Turning 65 is a major milestone and is both looked forward to and feared by many. At age 65, you are considered elderly and become known as a “senior citizen.” By being a senior citizen, you become eligible for a lot of government benefits and programs and have to begin to think deeply about retirement. There is a lot of information to digest about such parts of your retirement years as Medicare, Social Security benefits, property tax breaks, and senior discounts. The age of 65 is not simply a time to relax completely. It also helps to have some idea of what you’re going to do for the rest of your life.

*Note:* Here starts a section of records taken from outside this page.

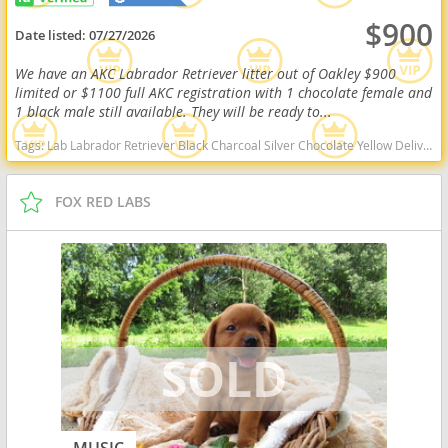
$900
Date listed:
07/27/2026
We have an AKC Labrador Retriever litter out of Oakley $900
limited or $1100 full AKC registration with 1 chocolate female and
1 black male still available. They will be ready to...
Tags:
Lab Labrador Retriever Black Charcoal Silver Chocolate Yellow Delivery Virginia Ready Health OFA West Virginia dogs West Virginia puppy(s) Labrador Retriever West Virginia good with kids dog breed high stamina dog breeds dog breed smartest dog breeds dog breed
FOX RED LABS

Medicare at 65 involves some research, as many considerations need to be taken. You can start enrolling in Medicare during the period between the three months before you turn 65 and three months after you turn 65. If you are already receiving Social Security benefits, you are automatically enrolled. Medicare is divided into Medicare Part A (hospital insurance) and Medicare Part B (medical insurance). You can hold off on enrolling in Medicare Part B if you or a spouse are still working and are receiving medical coverage from your employer. However, it comes with the risk of paying higher premiums and a late enrollment penalty if you want to enroll later, as well as your Part B coverage being delayed and leaving a gap in your coverage.
Social Security Benefits
You have the option to start receiving Social Security benefits at age 65. Officially, you can begin to file for Social Security at 62, but you can’t get your full monthly Social Security benefits unless you reach the full retirement age. The full retirement age can be between ages 66 and 67, depending on the year you were born. If you file at 65, you can reduce your benefits from 6.67% to 13.34% a year. However, you can delay filing for Social Security after your full retirement age and receive delayed retirement credits that increase your monthly retirement benefits until you reach 70. After reaching age 70, there is no incentive in delaying your benefits.
Property Tax Breaks
Once you reach age 65, you may be eligible for property tax breaks. The sort of exemptions, deferrals, and deductions that a senior is eligible for depends from state to state. Some states are more thoughtful than others. Wyoming has an average property tax of $635 per $100,000 in home value, one of the lowest in the nation and is very tax-friendly to seniors. Wyoming has no income, estate, or inheritance tax and is generous with property tax breaks for seniors.
On the other hand, other states may not be so tax-friendly to seniors and retirees. Nebraska has an average property tax of $1,855 per $100,000 in home value, one of the highest in the nation. Nebraska also taxes Social Security benefits, IRA withdrawals, 401(k) funds, and pensions. Depending on where you live, the property tax may be low or high when you reach 65.
You become eligible for a host of senior discounts when you reach the age of 65. Many companies offer senior discounts when you turn 65. You are likely to get perks such as cheaper restaurant meals, cheaper tickets at movie theaters, and lower rates at hotels. Seniors are also eligible for free or very cheap college classes. Many colleges offer senior citizens tuition waivers or allow them to audit courses for free or at a reduced rate. There are also many colleges that offer affordable classes to senior citizens and retirees.
Turning 65 in America is not so simple. There is a lot of planning that you have to do and a lot of factors to account for when you turn 65. From Medicare to Social Security to taxes to other benefits like senior discounts and free college, there are many financial gains to obtain from it. However, this can all be impacted by your employment, the year you were born, and the state you live in.